[Work to be completed]: In the data below, one line contains "G04 Layer_Color=16711935*" and a later one contains "X107602Y-25985D01*". Print both, with every line between them, exactly and alone.

BEGIN Input material

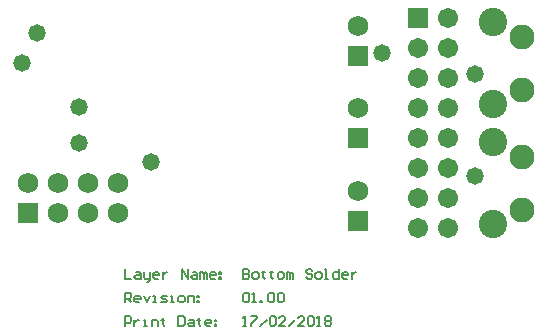
<source format=gbs>
%FSLAX25Y25*%
%MOIN*%
G70*
G01*
G75*
G04 Layer_Color=16711935*
%ADD10R,0.04500X0.06000*%
%ADD11C,0.01969*%
%ADD12C,0.03937*%
%ADD13C,0.01772*%
%ADD14C,0.00787*%
%ADD15C,0.07480*%
%ADD16C,0.08661*%
%ADD17R,0.06000X0.06000*%
%ADD18C,0.06000*%
%ADD19R,0.06000X0.06000*%
%ADD20C,0.05906*%
%ADD21R,0.05906X0.05906*%
%ADD22C,0.05000*%
%ADD23C,0.00394*%
%ADD24R,0.05300X0.06800*%
%ADD25C,0.08280*%
%ADD26C,0.09461*%
%ADD27R,0.06800X0.06800*%
%ADD28C,0.06800*%
%ADD29R,0.06800X0.06800*%
%ADD30C,0.06706*%
%ADD31R,0.06706X0.06706*%
%ADD32C,0.05800*%
D14*
X78740Y-27559D02*
X79790D01*
X79265D01*
Y-24410D01*
X78740Y-24935D01*
X81364Y-24410D02*
X83463D01*
Y-24935D01*
X81364Y-27034D01*
Y-27559D01*
X84513D02*
X86612Y-25460D01*
X87661Y-24935D02*
X88186Y-24410D01*
X89235D01*
X89760Y-24935D01*
Y-27034D01*
X89235Y-27559D01*
X88186D01*
X87661Y-27034D01*
Y-24935D01*
X92909Y-27559D02*
X90810D01*
X92909Y-25460D01*
Y-24935D01*
X92384Y-24410D01*
X91334D01*
X90810Y-24935D01*
X93958Y-27559D02*
X96057Y-25460D01*
X99206Y-27559D02*
X97107D01*
X99206Y-25460D01*
Y-24935D01*
X98681Y-24410D01*
X97632D01*
X97107Y-24935D01*
X100256D02*
X100780Y-24410D01*
X101830D01*
X102355Y-24935D01*
Y-27034D01*
X101830Y-27559D01*
X100780D01*
X100256Y-27034D01*
Y-24935D01*
X103404Y-27559D02*
X104454D01*
X103929D01*
Y-24410D01*
X103404Y-24935D01*
X106028D02*
X106553Y-24410D01*
X107602D01*
X108127Y-24935D01*
Y-25460D01*
X107602Y-25985D01*
X108127Y-26509D01*
Y-27034D01*
X107602Y-27559D01*
X106553D01*
X106028Y-27034D01*
Y-26509D01*
X106553Y-25985D01*
X106028Y-25460D01*
Y-24935D01*
X106553Y-25985D02*
X107602D01*
X39370Y-8662D02*
Y-11811D01*
X41469D01*
X43043Y-9712D02*
X44093D01*
X44618Y-10237D01*
Y-11811D01*
X43043D01*
X42519Y-11286D01*
X43043Y-10762D01*
X44618D01*
X45667Y-9712D02*
Y-11286D01*
X46192Y-11811D01*
X47766D01*
Y-12336D01*
X47242Y-12861D01*
X46717D01*
X47766Y-11811D02*
Y-9712D01*
X50390Y-11811D02*
X49341D01*
X48816Y-11286D01*
Y-10237D01*
X49341Y-9712D01*
X50390D01*
X50915Y-10237D01*
Y-10762D01*
X48816D01*
X51964Y-9712D02*
Y-11811D01*
Y-10762D01*
X52489Y-10237D01*
X53014Y-9712D01*
X53539D01*
X58262Y-11811D02*
Y-8662D01*
X60361Y-11811D01*
Y-8662D01*
X61935Y-9712D02*
X62985D01*
X63509Y-10237D01*
Y-11811D01*
X61935D01*
X61410Y-11286D01*
X61935Y-10762D01*
X63509D01*
X64559Y-11811D02*
Y-9712D01*
X65083D01*
X65608Y-10237D01*
Y-11811D01*
Y-10237D01*
X66133Y-9712D01*
X66658Y-10237D01*
Y-11811D01*
X69282D02*
X68232D01*
X67707Y-11286D01*
Y-10237D01*
X68232Y-9712D01*
X69282D01*
X69806Y-10237D01*
Y-10762D01*
X67707D01*
X70856Y-9712D02*
X71381D01*
Y-10237D01*
X70856D01*
Y-9712D01*
Y-11286D02*
X71381D01*
Y-11811D01*
X70856D01*
Y-11286D01*
X39370Y-19685D02*
Y-16536D01*
X40944D01*
X41469Y-17061D01*
Y-18111D01*
X40944Y-18635D01*
X39370D01*
X40420D02*
X41469Y-19685D01*
X44093D02*
X43043D01*
X42519Y-19160D01*
Y-18111D01*
X43043Y-17586D01*
X44093D01*
X44618Y-18111D01*
Y-18635D01*
X42519D01*
X45667Y-17586D02*
X46717Y-19685D01*
X47766Y-17586D01*
X48816Y-19685D02*
X49865D01*
X49341D01*
Y-17586D01*
X48816D01*
X51440Y-19685D02*
X53014D01*
X53539Y-19160D01*
X53014Y-18635D01*
X51964D01*
X51440Y-18111D01*
X51964Y-17586D01*
X53539D01*
X54588Y-19685D02*
X55638D01*
X55113D01*
Y-17586D01*
X54588D01*
X57737Y-19685D02*
X58786D01*
X59311Y-19160D01*
Y-18111D01*
X58786Y-17586D01*
X57737D01*
X57212Y-18111D01*
Y-19160D01*
X57737Y-19685D01*
X60361D02*
Y-17586D01*
X61935D01*
X62460Y-18111D01*
Y-19685D01*
X63509Y-17586D02*
X64034D01*
Y-18111D01*
X63509D01*
Y-17586D01*
Y-19160D02*
X64034D01*
Y-19685D01*
X63509D01*
Y-19160D01*
X39370Y-27559D02*
Y-24410D01*
X40944D01*
X41469Y-24935D01*
Y-25985D01*
X40944Y-26509D01*
X39370D01*
X42519Y-25460D02*
Y-27559D01*
Y-26509D01*
X43043Y-25985D01*
X43568Y-25460D01*
X44093D01*
X45667Y-27559D02*
X46717D01*
X46192D01*
Y-25460D01*
X45667D01*
X48291Y-27559D02*
Y-25460D01*
X49865D01*
X50390Y-25985D01*
Y-27559D01*
X51964Y-24935D02*
Y-25460D01*
X51440D01*
X52489D01*
X51964D01*
Y-27034D01*
X52489Y-27559D01*
X57212Y-24410D02*
Y-27559D01*
X58786D01*
X59311Y-27034D01*
Y-24935D01*
X58786Y-24410D01*
X57212D01*
X60885Y-25460D02*
X61935D01*
X62460Y-25985D01*
Y-27559D01*
X60885D01*
X60361Y-27034D01*
X60885Y-26509D01*
X62460D01*
X64034Y-24935D02*
Y-25460D01*
X63509D01*
X64559D01*
X64034D01*
Y-27034D01*
X64559Y-27559D01*
X67707D02*
X66658D01*
X66133Y-27034D01*
Y-25985D01*
X66658Y-25460D01*
X67707D01*
X68232Y-25985D01*
Y-26509D01*
X66133D01*
X69282Y-25460D02*
X69806D01*
Y-25985D01*
X69282D01*
Y-25460D01*
Y-27034D02*
X69806D01*
Y-27559D01*
X69282D01*
Y-27034D01*
X78740Y-17061D02*
X79265Y-16536D01*
X80314D01*
X80839Y-17061D01*
Y-19160D01*
X80314Y-19685D01*
X79265D01*
X78740Y-19160D01*
Y-17061D01*
X81889Y-19685D02*
X82938D01*
X82414D01*
Y-16536D01*
X81889Y-17061D01*
X84513Y-19685D02*
Y-19160D01*
X85037D01*
Y-19685D01*
X84513D01*
X87136Y-17061D02*
X87661Y-16536D01*
X88711D01*
X89235Y-17061D01*
Y-19160D01*
X88711Y-19685D01*
X87661D01*
X87136Y-19160D01*
Y-17061D01*
X90285D02*
X90810Y-16536D01*
X91859D01*
X92384Y-17061D01*
Y-19160D01*
X91859Y-19685D01*
X90810D01*
X90285Y-19160D01*
Y-17061D01*
X78740Y-8662D02*
Y-11811D01*
X80314D01*
X80839Y-11286D01*
Y-10762D01*
X80314Y-10237D01*
X78740D01*
X80314D01*
X80839Y-9712D01*
Y-9187D01*
X80314Y-8662D01*
X78740D01*
X82414Y-11811D02*
X83463D01*
X83988Y-11286D01*
Y-10237D01*
X83463Y-9712D01*
X82414D01*
X81889Y-10237D01*
Y-11286D01*
X82414Y-11811D01*
X85562Y-9187D02*
Y-9712D01*
X85037D01*
X86087D01*
X85562D01*
Y-11286D01*
X86087Y-11811D01*
X88186Y-9187D02*
Y-9712D01*
X87661D01*
X88711D01*
X88186D01*
Y-11286D01*
X88711Y-11811D01*
X90810D02*
X91859D01*
X92384Y-11286D01*
Y-10237D01*
X91859Y-9712D01*
X90810D01*
X90285Y-10237D01*
Y-11286D01*
X90810Y-11811D01*
X93433D02*
Y-9712D01*
X93958D01*
X94483Y-10237D01*
Y-11811D01*
Y-10237D01*
X95008Y-9712D01*
X95533Y-10237D01*
Y-11811D01*
X101830Y-9187D02*
X101305Y-8662D01*
X100256D01*
X99731Y-9187D01*
Y-9712D01*
X100256Y-10237D01*
X101305D01*
X101830Y-10762D01*
Y-11286D01*
X101305Y-11811D01*
X100256D01*
X99731Y-11286D01*
X103404Y-11811D02*
X104454D01*
X104978Y-11286D01*
Y-10237D01*
X104454Y-9712D01*
X103404D01*
X102879Y-10237D01*
Y-11286D01*
X103404Y-11811D01*
X106028D02*
X107077D01*
X106553D01*
Y-8662D01*
X106028D01*
X110751D02*
Y-11811D01*
X109177D01*
X108652Y-11286D01*
Y-10237D01*
X109177Y-9712D01*
X110751D01*
X113375Y-11811D02*
X112325D01*
X111800Y-11286D01*
Y-10237D01*
X112325Y-9712D01*
X113375D01*
X113899Y-10237D01*
Y-10762D01*
X111800D01*
X114949Y-9712D02*
Y-11811D01*
Y-10762D01*
X115474Y-10237D01*
X115998Y-9712D01*
X116523D01*
D25*
X171904Y28858D02*
D03*
Y11142D02*
D03*
Y51142D02*
D03*
Y68858D02*
D03*
D26*
X162061Y33780D02*
D03*
Y6221D02*
D03*
Y46220D02*
D03*
Y73780D02*
D03*
D27*
X116983Y7500D02*
D03*
Y35000D02*
D03*
Y62500D02*
D03*
D28*
Y17500D02*
D03*
Y45000D02*
D03*
Y72500D02*
D03*
X16983Y10000D02*
D03*
X26983D02*
D03*
X36983D02*
D03*
X6983Y20000D02*
D03*
X16983D02*
D03*
X26983D02*
D03*
X36983D02*
D03*
D29*
X6983Y10000D02*
D03*
D30*
X146983Y75000D02*
D03*
Y65000D02*
D03*
X136983D02*
D03*
X146983Y55000D02*
D03*
X136983D02*
D03*
X146983Y45000D02*
D03*
X136983D02*
D03*
X146983Y35000D02*
D03*
X136983D02*
D03*
X146983Y25000D02*
D03*
X136983D02*
D03*
X146983Y15000D02*
D03*
X136983D02*
D03*
X146983Y5000D02*
D03*
X136983D02*
D03*
D31*
Y75000D02*
D03*
D32*
X47983Y27000D02*
D03*
X23983Y45348D02*
D03*
Y33348D02*
D03*
X5000Y60000D02*
D03*
X10000Y70000D02*
D03*
X124983Y63348D02*
D03*
X155983Y56348D02*
D03*
Y22348D02*
D03*
M02*

</source>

END Input material

[Answer box]:
G04 Layer_Color=16711935*
%ADD10R,0.04500X0.06000*%
%ADD11C,0.01969*%
%ADD12C,0.03937*%
%ADD13C,0.01772*%
%ADD14C,0.00787*%
%ADD15C,0.07480*%
%ADD16C,0.08661*%
%ADD17R,0.06000X0.06000*%
%ADD18C,0.06000*%
%ADD19R,0.06000X0.06000*%
%ADD20C,0.05906*%
%ADD21R,0.05906X0.05906*%
%ADD22C,0.05000*%
%ADD23C,0.00394*%
%ADD24R,0.05300X0.06800*%
%ADD25C,0.08280*%
%ADD26C,0.09461*%
%ADD27R,0.06800X0.06800*%
%ADD28C,0.06800*%
%ADD29R,0.06800X0.06800*%
%ADD30C,0.06706*%
%ADD31R,0.06706X0.06706*%
%ADD32C,0.05800*%
D14*
X78740Y-27559D02*
X79790D01*
X79265D01*
Y-24410D01*
X78740Y-24935D01*
X81364Y-24410D02*
X83463D01*
Y-24935D01*
X81364Y-27034D01*
Y-27559D01*
X84513D02*
X86612Y-25460D01*
X87661Y-24935D02*
X88186Y-24410D01*
X89235D01*
X89760Y-24935D01*
Y-27034D01*
X89235Y-27559D01*
X88186D01*
X87661Y-27034D01*
Y-24935D01*
X92909Y-27559D02*
X90810D01*
X92909Y-25460D01*
Y-24935D01*
X92384Y-24410D01*
X91334D01*
X90810Y-24935D01*
X93958Y-27559D02*
X96057Y-25460D01*
X99206Y-27559D02*
X97107D01*
X99206Y-25460D01*
Y-24935D01*
X98681Y-24410D01*
X97632D01*
X97107Y-24935D01*
X100256D02*
X100780Y-24410D01*
X101830D01*
X102355Y-24935D01*
Y-27034D01*
X101830Y-27559D01*
X100780D01*
X100256Y-27034D01*
Y-24935D01*
X103404Y-27559D02*
X104454D01*
X103929D01*
Y-24410D01*
X103404Y-24935D01*
X106028D02*
X106553Y-24410D01*
X107602D01*
X108127Y-24935D01*
Y-25460D01*
X107602Y-25985D01*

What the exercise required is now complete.